Nov 6, 2008

Organizing in the New Era

Yesterday, I wrote about the positivity, if even for just a day, that people exuded after the end of this long long campaign. I've been thinking about what organizing and resistance work may look like after the glow fades. I had written, in a bit that I cut out while editing, that perhaps that positivity is the most important first step that we can hope for, particularly in organizing work that starts with "yes we can" and moves to "let's get started" in the next breath. Does this victory and the jubilation afterward mean that finally, people think we can build again instead of just playing defense?

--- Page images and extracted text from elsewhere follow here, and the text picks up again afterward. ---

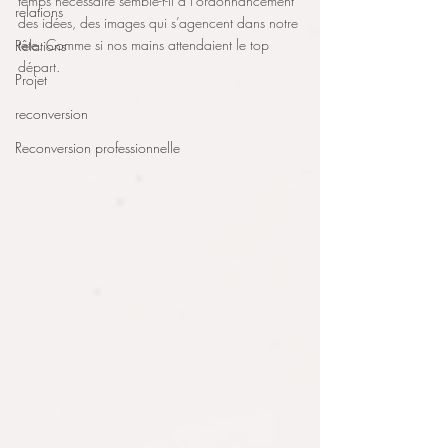
temps nécessaire semble-t-il à l’ordonnancement 
relations
des idées, des images qui s’agencent dans notre 
tête. Comme si nos mains attendaient le top 
Relations
départ. 
Projet
reconversion
Reconversion professionnelle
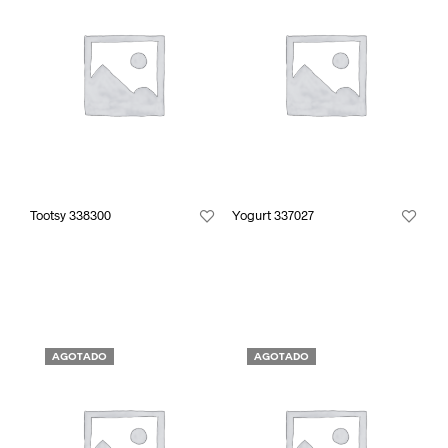
Tootsy 338300
Yogurt 337027
AGOTADO
AGOTADO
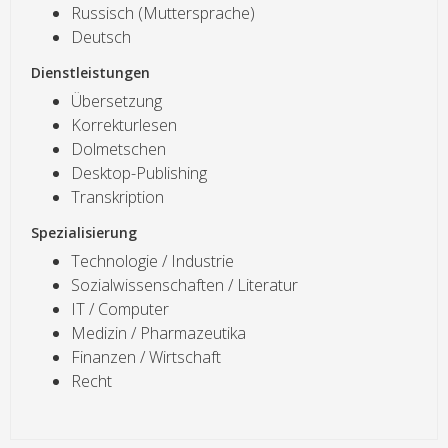
Russisch (Muttersprache)
Deutsch
Dienstleistungen
Übersetzung
Korrekturlesen
Dolmetschen
Desktop-Publishing
Transkription
Spezialisierung
Technologie / Industrie
Sozialwissenschaften / Literatur
IT / Computer
Medizin / Pharmazeutika
Finanzen / Wirtschaft
Recht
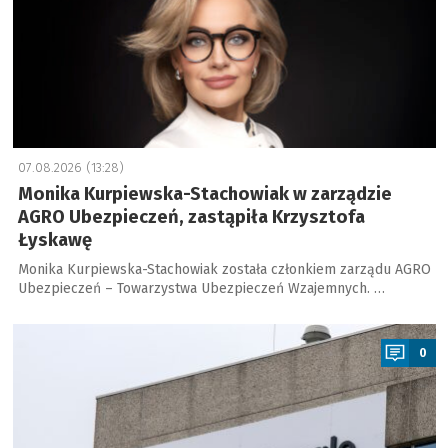
07.08.2026 (13:28)
Monika Kurpiewska-Stachowiak w zarządzie
AGRO Ubezpieczeń, zastąpiła Krzysztofa
Łyskawę
Monika Kurpiewska-Stachowiak została członkiem zarządu AGRO
Ubezpieczeń – Towarzystwa Ubezpieczeń Wzajemnych. …
a
0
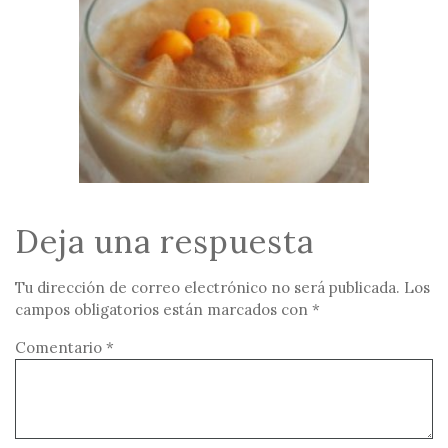
Deja una respuesta
Tu dirección de correo electrónico no será publicada.
Los
campos obligatorios están marcados con
*
Comentario
*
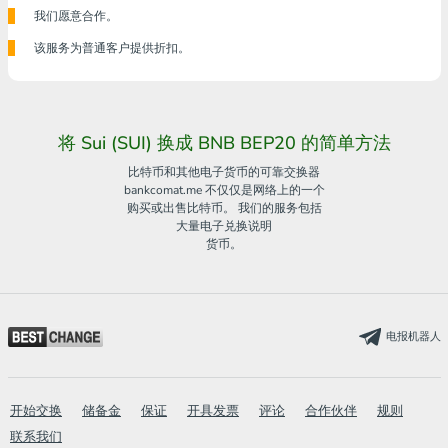
我们愿意合作。
该服务为普通客户提供折扣。
将 Sui (SUI) 换成 BNB BEP20 的简单方法
比特币和其他电子货币的可靠交换器
bankcomat.me 不仅仅是网络上的一个
购买或出售比特币。 我们的服务包括
大量电子兑换说明
货币。
电报机器人
开始交换
储备金
保证
开具发票
评论
合作伙伴
规则
联系我们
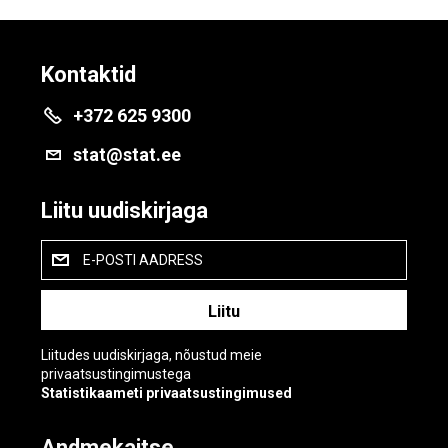
Kontaktid
+372 625 9300
stat@stat.ee
Liitu uudiskirjaga
E-POSTI AADRESS
Liitudes uudiskirjaga, nõustud meie
privaatsustingimustega
Statistikaameti privaatsustingimused
Andmekaitse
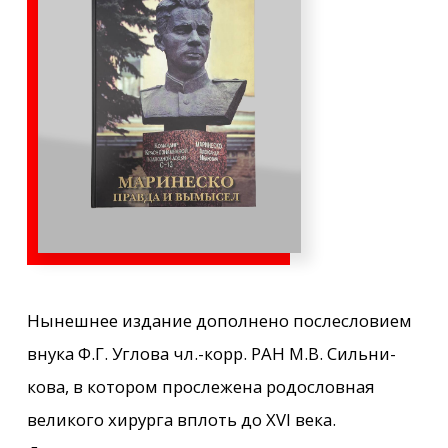
Нынешнее издание дополнено послесловием
внука Ф.Г. Углова чл.-корр. РАН М.В. Сильни-
кова, в котором прослежена родословная
великого хирурга вплоть до XVI века.
Документы и личные письма из домашнего
архива позволили пролить свет на некоторые
малоизвестные страницы жизни знаменитого
академика. И ни одно издание до этого не
было так богато иллюстрировано
фотографиями из семейных архивов.
Приобрести книгу можно в офисе нашей
компании за наличный и безналичный расчет.
Также можно оформить доставку СДЭК по всей
России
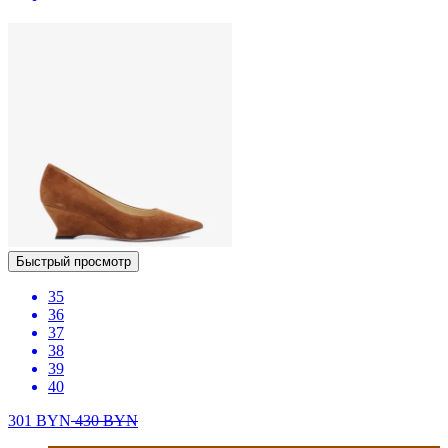
Быстрый просмотр
35
36
37
38
39
40
301
BYN
430
BYN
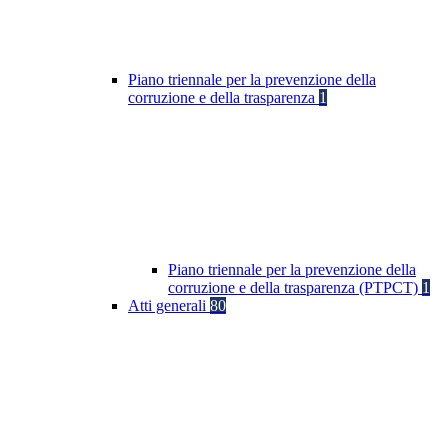
Piano triennale per la prevenzione della
corruzione e della trasparenza
1
Piano triennale per la prevenzione della
corruzione e della trasparenza (PTPCT)
1
Atti generali
80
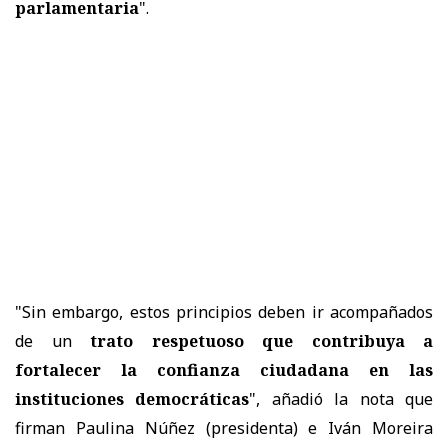
parlamentaria
".
"Sin embargo, estos principios deben ir acompañados
de un
trato respetuoso que contribuya a
fortalecer la confianza ciudadana en las
instituciones democráticas
", añadió la nota que
firman Paulina Núñez (presidenta) e Iván Moreira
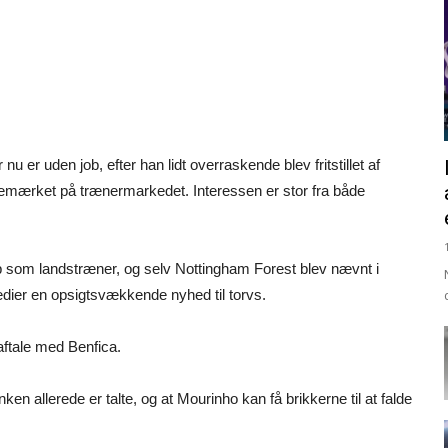
u er uden job, efter han lidt overraskende blev fritstillet af
emærket på trænermarkedet. Interessen er stor fra både
b som landstræner, og selv Nottingham Forest blev nævnt i
ier en opsigtsvækkende nyhed til torvs.
aftale med Benfica.
 allerede er talte, og at Mourinho kan få brikkerne til at falde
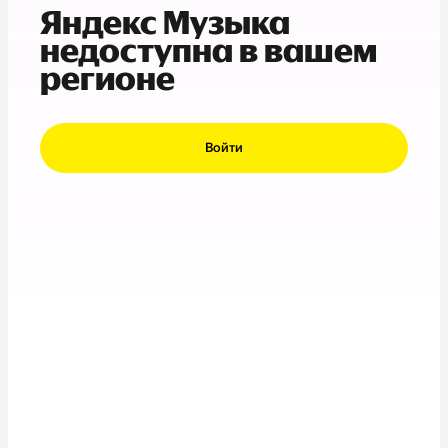
Яндекс Музыка
недоступна в вашем
регионе
Войти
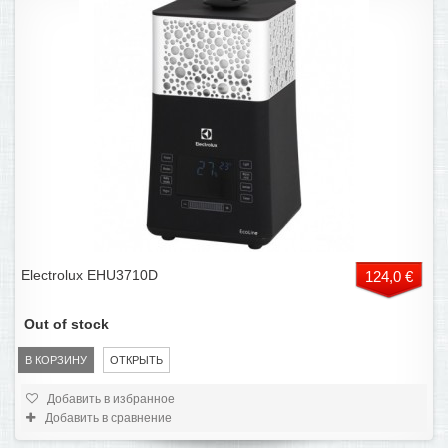
Electrolux EHU3710D
124,0 €
Out of stock
В КОРЗИНУ
ОТКРЫТЬ
Добавить в избранное
Добавить в сравнение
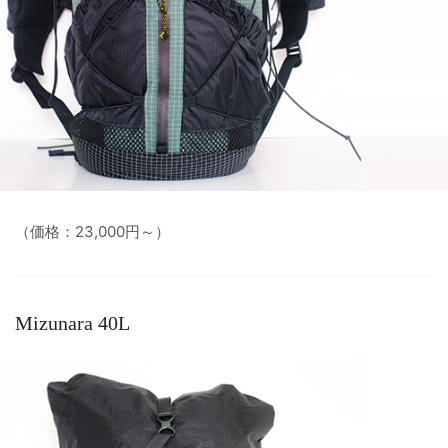
（価格：23,000円～）
Mizunara 40L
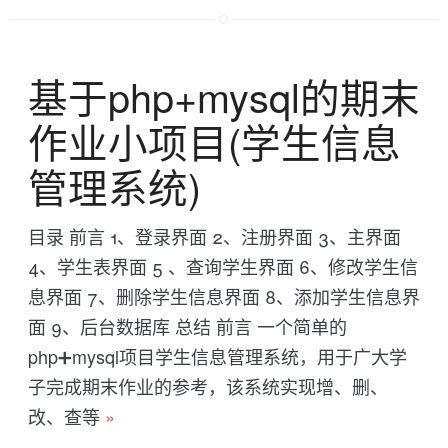
基于php+mysql的期末
作业小项目(学生信息
管理系统)
目录 前言 1、登录界面 2、注册界面 3、主界面
4、学生表界面 5 、查询学生界面 6、修改学生信
息界面 7、删除学生信息界面 8、添加学生信息界
面 9、后台数据库 总结 前言 一个简单的
php➕mysql项目学生信息管理系统，用于广大学
子完成期末作业的参考，该系统实现增、删、
改、查等
»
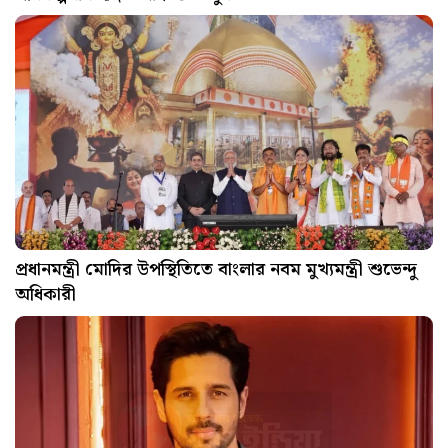
প্রধানমন্ত্রী মোদির উপস্থিতিতে বাংলার নবম মুখ্যমন্ত্রী শুভেন্দু
অধিকারী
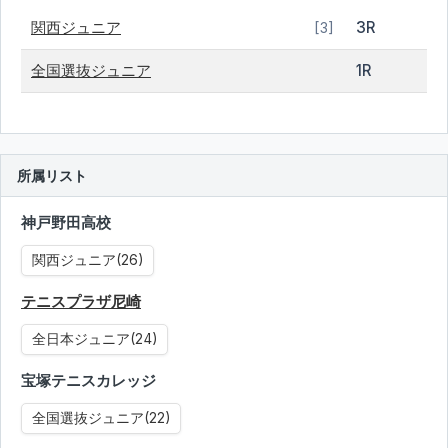
関西ジュニア
3R
[3]
全国選抜ジュニア
1R
所属リスト
神戸野田高校
関西ジュニア(26)
テニスプラザ尼崎
全日本ジュニア(24)
宝塚テニスカレッジ
全国選抜ジュニア(22)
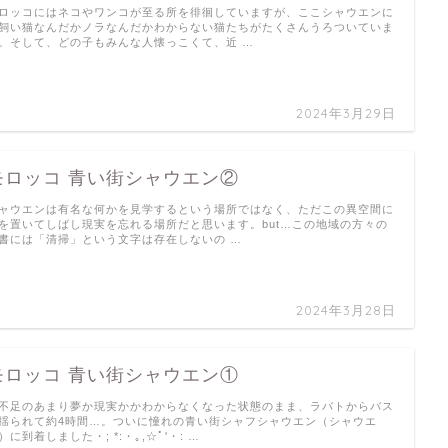
ロッコにはネコやワンコが至る所を徘徊していますが、ここシャウエンに
飼い猫なんだかノラなんだかわからない猫たちがたくさんうろついていま
。そして、どの子もみんな人懐っこくて、近 …
2024年3月29日
モロッコ 青い街シャウエン②
ャウエンは有名な何かを見学するという場所ではなく、ただこの異空間に
を置いてしばし現実を忘れる場所だと思います。but…この地域の方々の
書には「清掃」という文字は存在しないの …
2024年3月28日
モロッコ 青い街シャウエン①
不足のあまり夢か現実かかわからなくなった状態のまま、ラバトからバス
揺られて約4時間…。ついに憧れの青い街シャフシャウエン（シャウエ
）に到着しました・; *:・｡,☆ﾟ'・: …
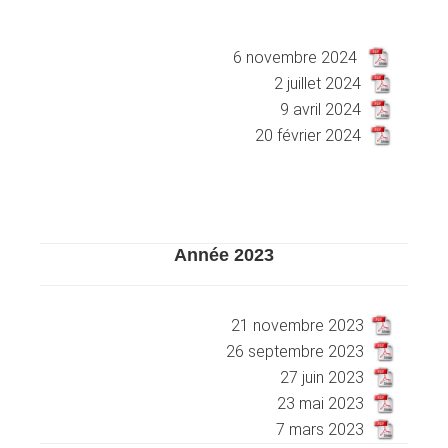
XXXXXXXXXXXXXXXXXXXXXXXX
6 novembre 2024
2 juillet 2024
9 avril 2024
20 février 2024
Année 2023
XXXXXXXXXXXXXXXXXXXXXXXX
21 novembre 2023
26 septembre 2023
27 juin 2023
23 mai 2023
7 mars 2023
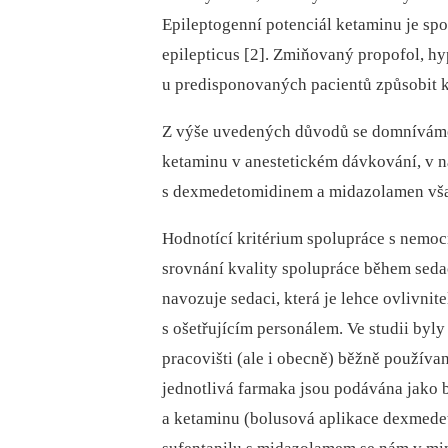
Epileptogenní potenciál ketaminu je spo
epilepticus [2]. Zmiňovaný propofol, h
u predisponovaných pacientů způsobit k
Z výše uvedených důvodů se domníváme,
ketaminu v anestetickém dávkování, v 
s dexmedetomidinem a midazolamen vša
Hodnotící kritérium spolupráce s nemo
srovnání kvality spolupráce během seda
navozuje sedaci, která je lehce ovlivni
s ošetřujícím personálem. Ve studii by
pracovišti (ale i obecně) běžně použív
jednotlivá farmaka jsou podávána jako
a ketaminu (bolusová aplikace dexmede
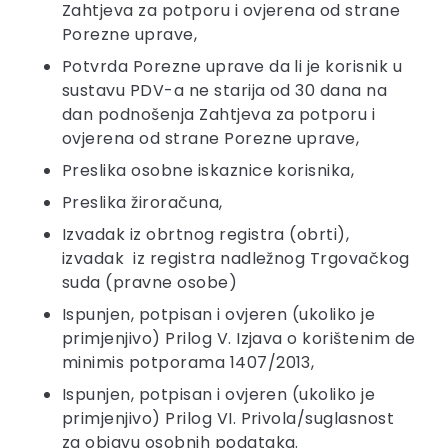
Zahtjeva za potporu i ovjerena od strane
Porezne uprave,
Potvrda Porezne uprave da li je korisnik u
sustavu PDV-a ne starija od 30 dana na
dan podnošenja Zahtjeva za potporu i
ovjerena od strane Porezne uprave,
Preslika osobne iskaznice korisnika,
Preslika žiroračuna,
Izvadak iz obrtnog registra (obrti),
izvadak iz registra nadležnog Trgovačkog
suda (pravne osobe)
Ispunjen, potpisan i ovjeren (ukoliko je
primjenjivo) Prilog V. Izjava o korištenim de
minimis potporama 1407/2013,
Ispunjen, potpisan i ovjeren (ukoliko je
primjenjivo) Prilog VI. Privola/suglasnost
za objavu osobnih podataka.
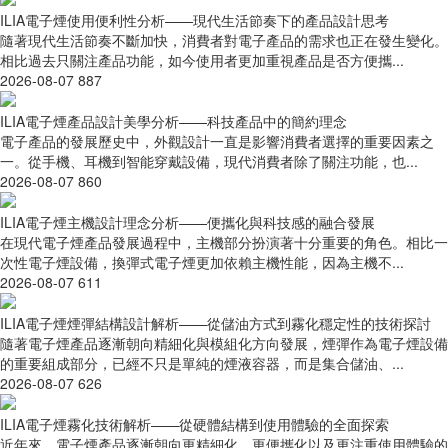
ILIA電子煙使用便利性分析——現代生活節奏下的產品設計思考
隨著現代生活節奏不斷加快，消費者對電子產品的需求也正在發生變化。
相比過去只關注產品功能，如今使用者更加重視產品是否方便攜...
2026-08-07
887
ILIA電子煙產品設計美學分析——科技產品中的簡約理念
電子產品的發展歷史中，外觀設計一直是影響消費者選擇的重要因素之
一。從手機、耳機到智能穿戴設備，現代消費者除了關注功能，也...
2026-08-07
860
ILIA電子煙主機設計理念分析——便攜化與科技感的融合發展
在現代電子煙產品發展過程中，主機部分扮演著十分重要的角色。相比一
次性電子煙設備，換彈式電子煙更加依賴主機性能，因為主機不...
2026-08-07
611
ILIA電子煙煙彈結構設計解析——從儲油方式到霧化穩定性的技術探討
隨著電子煙產品逐漸朝向精細化與模組化方向發展，煙彈作為電子煙設備
的重要組成部分，已經不只是單純的煙液容器，而是集合儲油、...
2026-08-07
626
ILIA電子煙霧化技術解析——從硬體結構到使用體驗的全面探索
近年來，電子煙產品逐漸朝向更精細化、更便攜化以及更注重使用體驗的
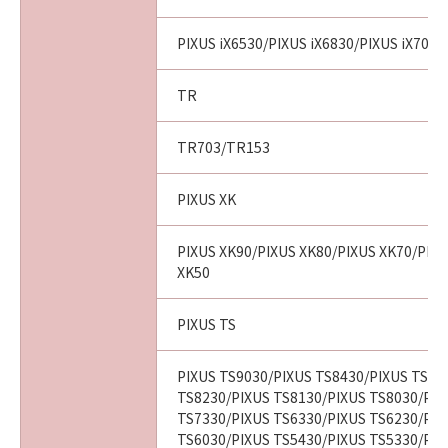
PIXUS iX6530/PIXUS iX6830/PIXUS iX7000
TR
TR703/TR153
PIXUS XK
PIXUS XK90/PIXUS XK80/PIXUS XK70/PIX
XK50
PIXUS TS
PIXUS TS9030/PIXUS TS8430/PIXUS TS83
TS8230/PIXUS TS8130/PIXUS TS8030/PIX
TS7330/PIXUS TS6330/PIXUS TS6230/PIX
TS6030/PIXUS TS5430/PIXUS TS5330/PIX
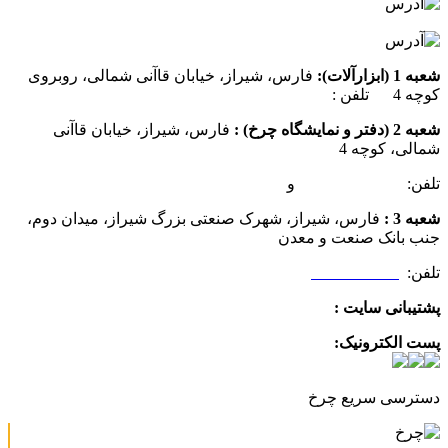
شعبه 1 (ابزارآلات):
فارس، شیراز، خیابان قاآنی شمالی، روبروی
کوچه 4 تلفن :
07137385162
شعبه 2 (دفتر و نمایشگاه چرخ) :
فارس، شیراز، خیابان قاآنی
شمالی، کوچه 4
تلفن:
07132349472
و
07132332354
شعبه 3 :
فارس، شیراز، شهرک صنعتی بزرگ شیراز، میدان دوم،
جنب بانک صنعت و معدن
تلفن:
09025506188
پشتیبانی سایت :
09390612819
پست الکترونیک:
info@charkhabzar.com
دسترسی سریع چرخ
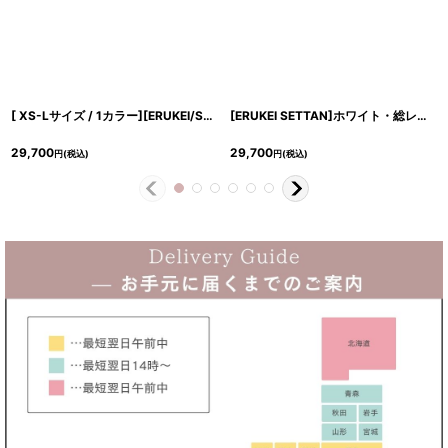
[ XS-Lサイズ / 1カラー][ERUKEI/SETTAN]総レース・シアー・ノースリーブ・エレガント・スリット・フィッシュテール・タイト・マーメイド・ロングドレス[送料無料]
[ERUKEI SETTAN]ホワイト・総レース・Aライン・上品・Vネック・半袖・花・ロングドレス[山崎みどり着用][送料無料]mywh
29,700
29,700
円
(税込)
円
(税込)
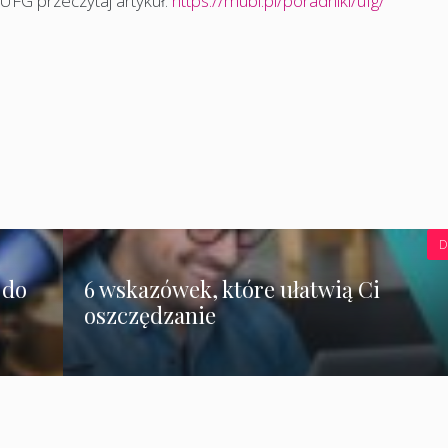
 UFG przeczytaj artykuł:
https://mubi.pl/poradniki/ufg/
D
 do
6 wskazówek, które ułatwią Ci
oszczędzanie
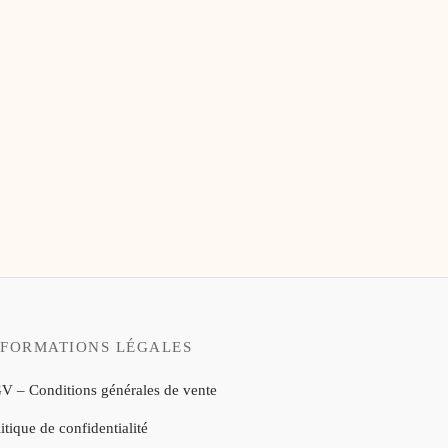
NFORMATIONS LÉGALES
V – Conditions générales de vente
itique de confidentialité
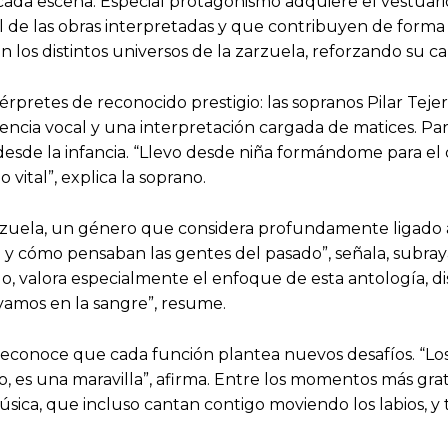
 cada escena. Especial protagonismo adquiere el vestuar
al de las obras interpretadas y que contribuyen de forma d
n los distintos universos de la zarzuela, reforzando su 
érpretes de reconocido prestigio: las sopranos Pilar Teje
encia vocal y una interpretación cargada de matices. Par
sde la infancia. “Llevo desde niña formándome para el ca
vital”, explica la soprano.
zarzuela, un género que considera profundamente ligado
a y cómo pensaban las gentes del pasado”, señala, subraya
tido, valora especialmente el enfoque de esta antología
evamos en la sangre”, resume.
 reconoce que cada función plantea nuevos desafíos. “Lo
, es una maravilla”, afirma. Entre los momentos más grati
sica, que incluso cantan contigo moviendo los labios, 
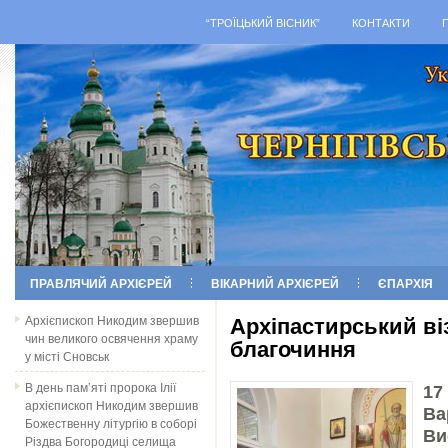
“ТРОЇЦЬКИЙ ВІСНИК”
КОНТАКТИ
ПРАВЛЯЧИЙ АРХІЄРЕЙ
ВІКАРНИЙ АРХІЄРЕЙ
ЄПАРХІЯ
Архієпископ Никодим звершив
Архіпастирський ві
чин великого освячення храму
благочиння
у місті Сновськ
В день пам’яті пророка Ілії
17
архієпископ Никодим звершив
Ва
Божественну літургію в соборі
Ви
Різдва Богородиці селища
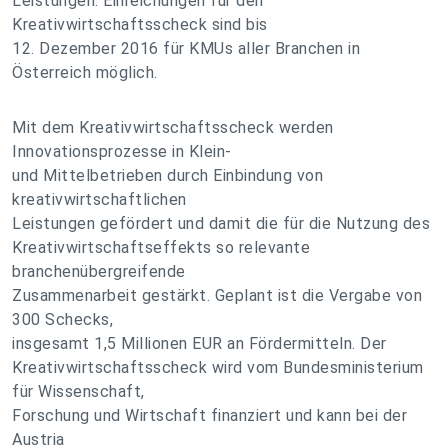
Leistungen. Einreichungen für den
Kreativwirtschaftsscheck sind bis
12. Dezember 2016 für KMUs aller Branchen in
Österreich möglich.
Mit dem Kreativwirtschaftsscheck werden
Innovationsprozesse in Klein-
und Mittelbetrieben durch Einbindung von
kreativwirtschaftlichen
Leistungen gefördert und damit die für die Nutzung des
Kreativwirtschaftseffekts so relevante
branchenübergreifende
Zusammenarbeit gestärkt. Geplant ist die Vergabe von
300 Schecks,
insgesamt 1,5 Millionen EUR an Fördermitteln. Der
Kreativwirtschaftsscheck wird vom Bundesministerium
für Wissenschaft,
Forschung und Wirtschaft finanziert und kann bei der
Austria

This victory came after a long campaign, but it still feels quick to me, in terms of making sure that the different elements of the "Obama Coalition" actually have some similar grasp of what his election means to people, if not systemic change. That coalition includes people from much further left than I'd expected would get involved in a major campaign like this one, all the way to young kids and old Democratic political hands who know and have tended over business as usual.

The real test will be whether the left has built up a strong enough skin to not back down from fights with the Dems because they aren't just going to change things without real pressure. And whether people will stand their ground and fight, not just bend over backwards to let the new powers that be, who are not altogether different from the old powers that be in their quest to keep and accumulate power, just do whatever it is that they want to do.

It's time to think about organizing for more than just defense, but also for breaking the weird commitment to political parties and moving to personal and community commitment to issues. I think the younger generation, who have shown little loyalty to brands, media outlets, modes of communication, and pretty much all of the old benchmarks are not really feeling the party identification. That confuses the older pollsters, old guard of leaders, and pretty much everyone else. I think that may provide an opening for people to talk more about issues and engage folks from different communities and age groups about solutions rather than just broad statements of who is "good" and who is "bad."

Of course, what this country needs are more than 2 political parties, but even with them, we need to build from the ground up. The government has to work for the people again (or finally, I suppose). And the people have to get organized beyond GOTV efforts. Everyone's saying the same thing: the proof will be in what happens next.